When does all not mean all? When
does whoever not mean whoever? When does world mean part of the world?
Do you take the Bible for what it
says? BELIEVE on pages 121 through 123 shows that “Jesus’ offer of forgiveness
and restoration to God for eternity is for everyone.” Yet some do not believe that
all means all, whoever means whoever means whoever and world means the world.
All will not believe, but the Bible
does say that all might believe,
meaning they could believe. Many have questioned how could God create people
that He foreknew would not believe. What about those enemies of Israel whom God
commanded Israel to kill, including the babies?
Last week, we read in Gen. 15:16
that Abraham was told that “in the fourth
generation (Israel) shall return here, for the iniquity of the Amorites is
not yet complete.” God was patient with the Amorites, even sending His
chosen people to Egypt for 400 years until the sin of the Amorites was
complete. By the time Israel returned to the Promised Land, the residents there
were completely evil.
God created hell for the “devil and
his angels,” obviously the fallen angels (see Matt. 25:41). And yet, the
nations will be separated to inherit the kingdom prepare for you from the
foundation of the world (Matt. 25:35), and others will be cast into the
everlasting fire prepared for the Satan and his demons. Ephesians 1:4 says we
were chosen by God before the foundation of the world. Hebrews 4:3 says that
only those who believe enter into the rest and that the works were already
finished before the foundation of the world.
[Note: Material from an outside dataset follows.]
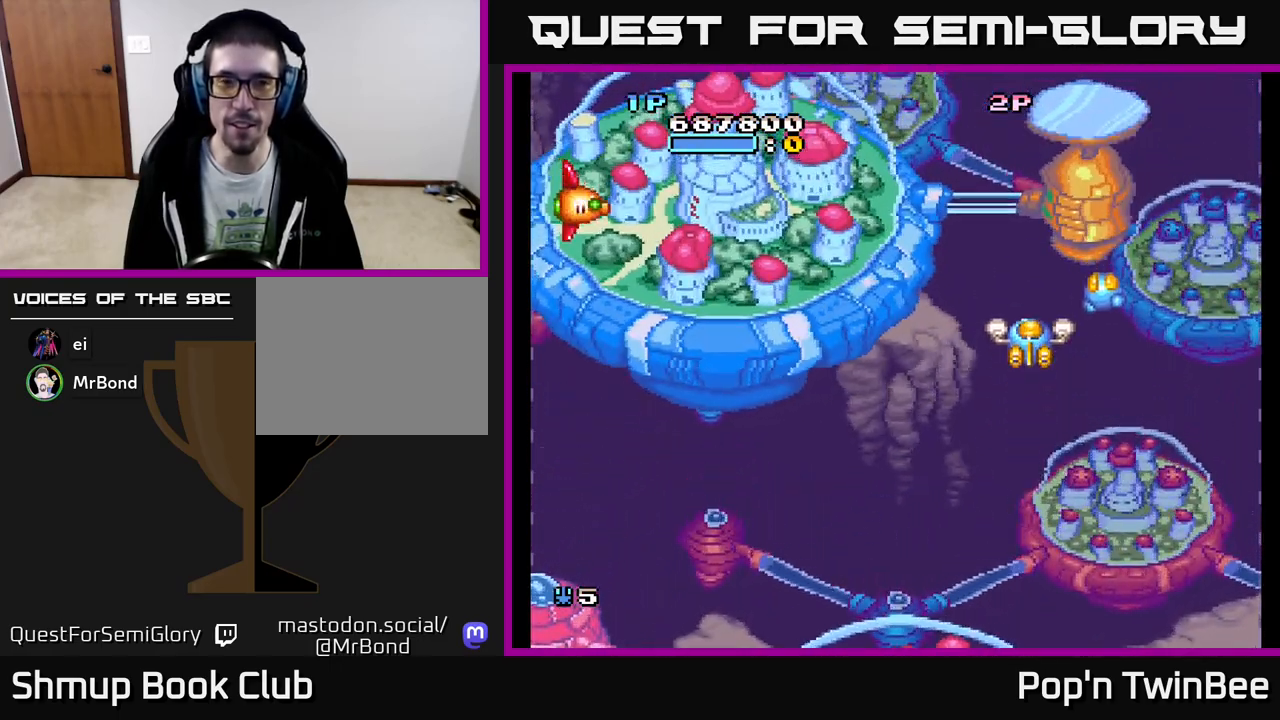
{"buttons": ["DPAD_DOWN", "DPAD_LEFT"], "events": [[117, "DPAD_LEFT", "down"], [500, "DPAD_DOWN", "down"]]}
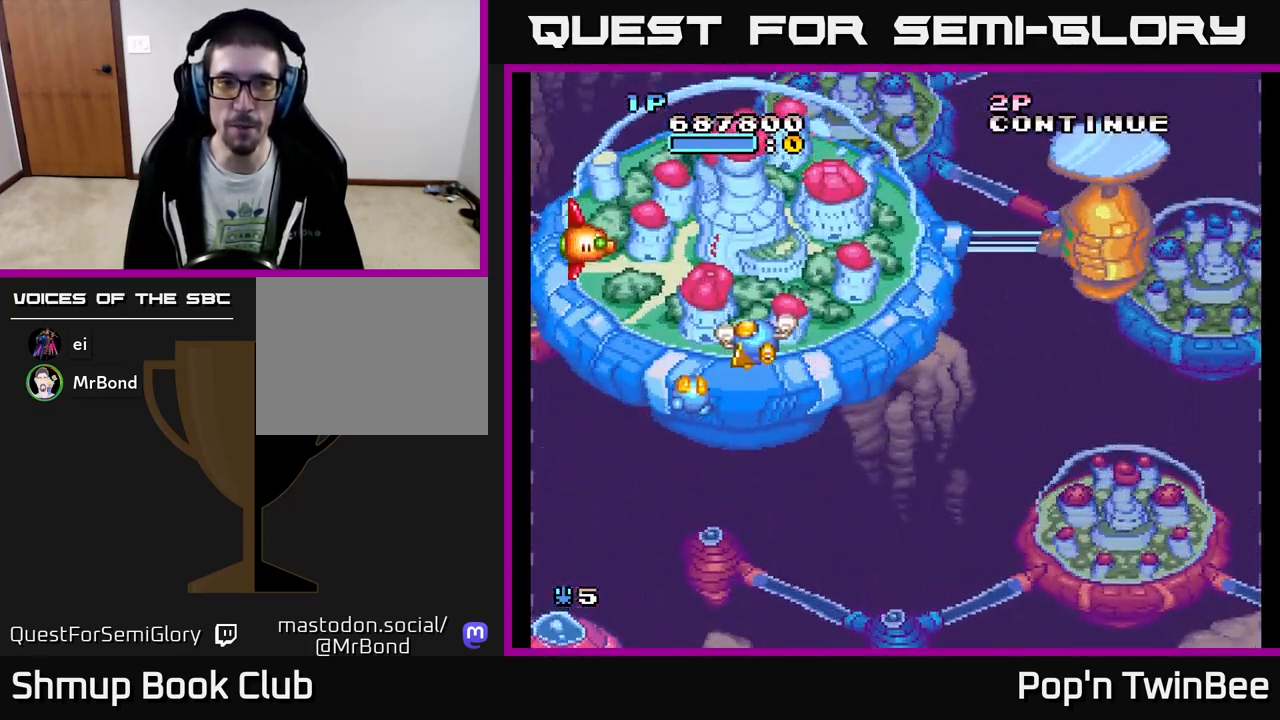
{"buttons": ["A"], "events": [[100, "A", "down"], [150, "DPAD_LEFT", "up"], [283, "DPAD_DOWN", "up"]]}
God knows from the beginning who
would and would not be written in the Book of Life (Rev. 13:8, 17:8). Furthermore,
God knows from the beginning not only what would
happen but what could happen. A
righteous God can render a righteous verdict and sentence on the guilty and
still love the convicted, just as a truly righteous judge in the criminal
system would have to do, even if the convicted person was his own flesh and
blood.
Finally, what righteous and loving father
would NOT defend his child from an enemy, even if that enemy was someone whom
he loved, such as a family friend or relative? How much more would God command
Saul in 1 Sam. 15:3 to kill all those who according to God’s perfect foreknowledge most
certainly would and actually did afflict and attack His own children, the
nation of Israel. We do not have the right to commit genocide, and God has not
sanctioned that same act for today. But we also do not have the right to reject
God from being God and from doing what was perfectly righteous at that time.
Does God love all people? Indeed He
does, and He has prepared a kingdom for those who believe in Christ.
What if they do
not believe? If you have ever read the story of the rich man in hell and
Lazarus in the bosom of Abraham, notice two things. Even though the rich man
was in hell, he did not want to be in paradise, but only that his tongue be
cooled in his torment (Luke 16:24). And the rich man’s brothers had enough in
Abraham and the Prophets to believe.
We are empowered enough to tell
people God’s good news of salvation. With God’s Word and the power of the Holy
Spirit and the commissioning of Christ’s commands for us to go and
proclaim, we have all that we need let all in the world know that
whoever calls upon the name of the Lord shall be saved!